La solidité des épisodes est due au fait que la série est une adaptation des premiers romans noirs de Padura, écrits entre 1991 et 1998, et mettant en scène le bien-aimé lieutenant d’investigation Mario Conde (Pasado perfecto, Vientos de Cuaresma, Máscaras y Paisaje de otoño). Le scénario a été écrit par Leonardo Padura lui-même, en collaboration avec Lucía López Coll, son épouse. Il traite de problèmes que la Révolution cubaine n’a pas pu résoudre : l’opportunisme politique, le trafic de drogue, l’homophobie et la corruption. Tous les crimes sont enquêtés par le lieutenant le plus aimé du quartier : Mario Conde. Un lieutenant qui troque les coups de feu contre les coups de cœur, les pots-de-vin contre les amitiés et les lois contre les romans, bien qu’il y ait certaines choses auxquelles il ne peut pas renoncer : les femmes et l’alcool. Un homme original qui ne pouvait être qu’un policier écrivain.
D’autre part, la qualité artistique de la série est garantie par la photographie de l’Espagnol Pedro J. Márquez et la direction artistique du Cubain Carlos Urdanivia. Ce couple a réinventé le genre et a fait ce qu’il n’avait jamais fait auparavant : filmer le film noir de jour. Double mérite, puisque les atmosphères brumeuses ont été préservées, malgré le soleil enhardi des Caraïbes. Il y a des plans aux tons crépusculaires, intimes et profondément émouvants, aux textures multiples, facilitées par la patine décadente des immeubles du quartier d’El Vedado – où la plupart des scènes ont été tournées –, et aux températures changeantes, générées par la combinaison des néons et des ampoules.
« Cette ville, avec ses recoins, ses ruelles mal éclairées, avec ses mystères… semble demander ce genre, semble vous demander d’y tourner en noir », a déclaré Viscarret lors d’une conférence.

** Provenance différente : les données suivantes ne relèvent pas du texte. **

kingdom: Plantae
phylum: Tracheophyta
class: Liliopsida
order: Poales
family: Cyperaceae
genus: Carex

Sur les bord infinis de la côte cubaine, ce que le poète Virgilio Piñera – artiste honoré dans Masques – appelait « la circonstance maudite de l’eau partout », il y a beaucoup de mises en scène dans les recoins des maisons, si courantes dans ce film de genre. Le résultat est un noir exotique et sans précédent, car jamais il n’avait été aussi coloré, aussi tropical. De plus, ils ont été les premiers à effectuer des tirs aériens avec des drones sur l’île, même s’ils ont dû lutter contre la bureaucratie cubaine durant des mois pour obtenir les permis.

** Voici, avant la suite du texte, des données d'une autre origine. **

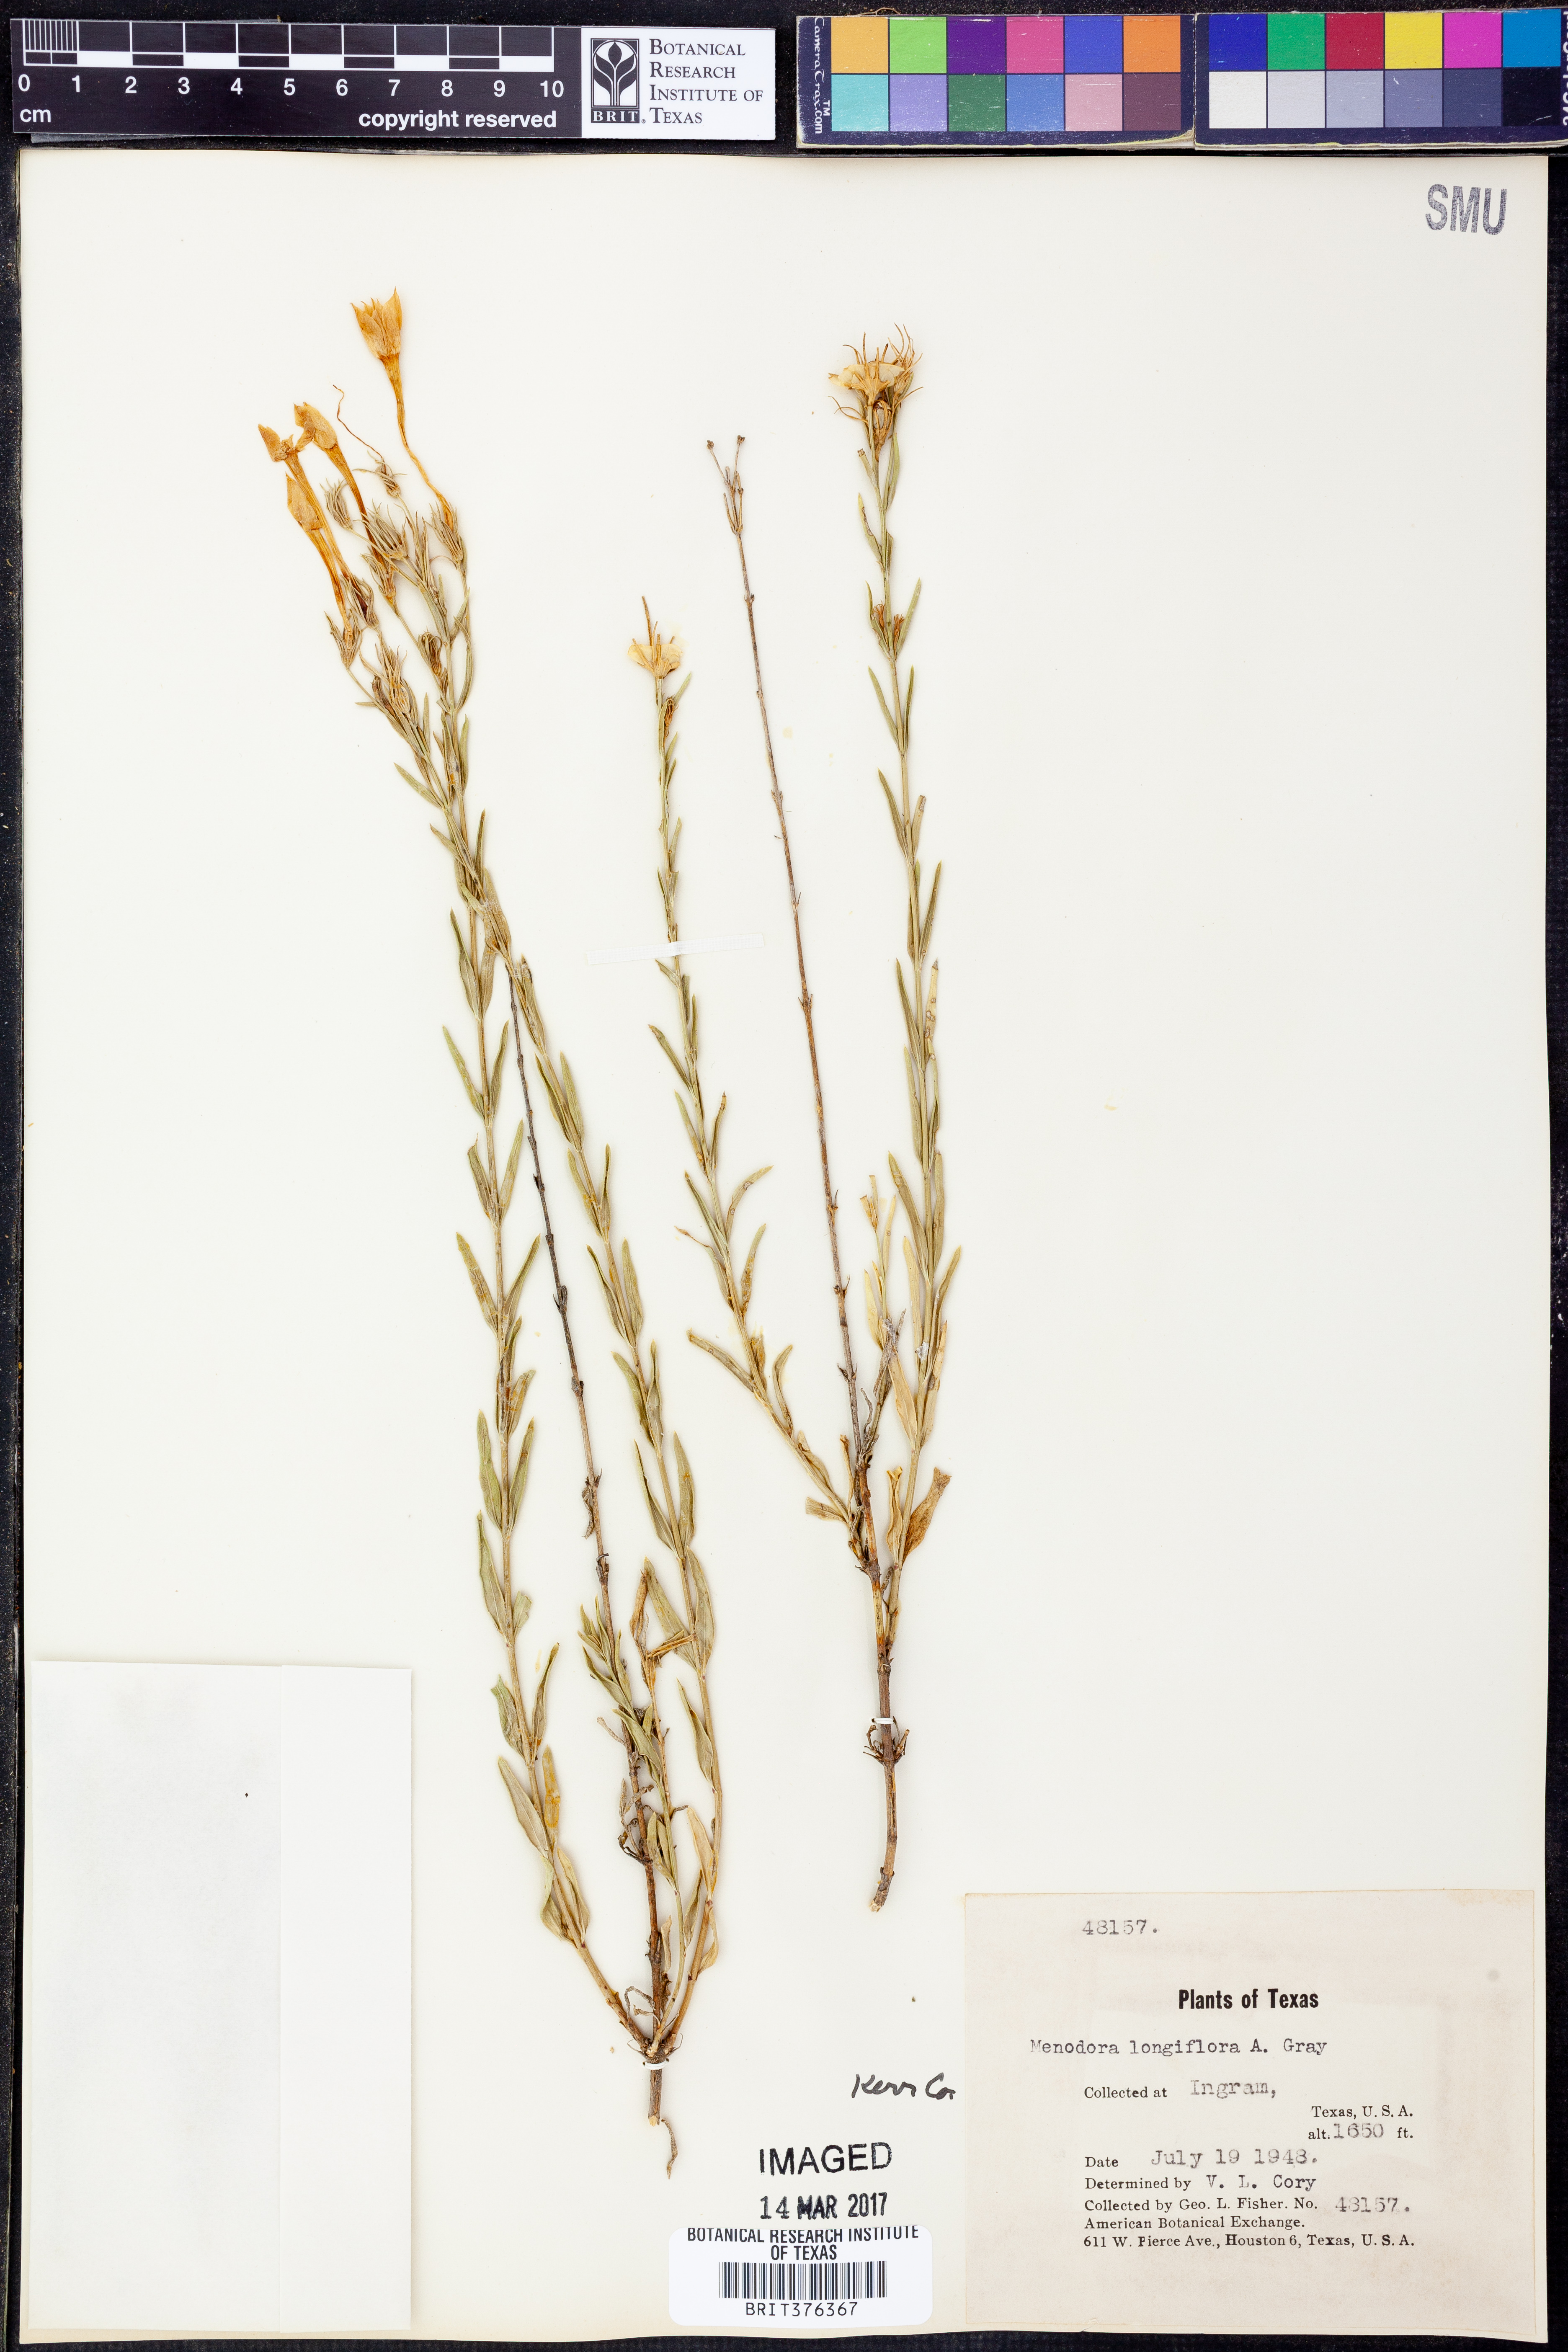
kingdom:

D’autre part, il y a la distribution : le Cubain Carlos Enrique Almirante, la Colombienne Juana Acosta et l’Espagnole Mariam Hernández. Le grand défi est venu dans le choix de l’acteur principal. Dans ses œuvres, Padura décrit généralement ses personnages en détail, « avec précision », dit-il, à l’exception du personnage principal, de sorte que chaque lecteur de ses romans a été obligé d’imaginer son propre Conde. Enfin, Jorge Perugorría, le visage le plus célèbre du cinéma cubain, a été choisi. Non sans générer une certaine confusion. « Vous êtes trop beau pour être Conde, et un peu trop gros », peut-on entendre dans les propos qui s’adresse à l’acteur à chacune de ses promenades dans La Havane depuis que la série a été diffusée à Cuba. C’est un Conde que tout le monde n’aime pas, mais disons que c’est un Conde possible.

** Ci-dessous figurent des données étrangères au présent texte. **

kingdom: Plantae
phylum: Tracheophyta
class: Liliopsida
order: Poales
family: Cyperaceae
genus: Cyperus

Bien que Netflix ait vu le jour en 2015, la série n’est accessible qu’aux couches supérieures de la société ou aux familles qui reçoivent des versements sonnants et trébuchants des «traîtres », les tredólares cubains qui vivent à l’étranger. Mais les Cubains trouvent toujours un moyen détourné pour la voir. Une longue liste de feuilletons mexicains partage l’espace avec les œuvres complètes et numérisées de Padura et avec la série en question dans el paquete, cette collection de matériel numérique qui circule clandestinement sur l’île, offerte à un prix modeste, et sans laquelle des milliers de Cubains n’auraient pas accès aujourd’hui à des œuvres littéraires et cinématographiques aussi variées que censurées.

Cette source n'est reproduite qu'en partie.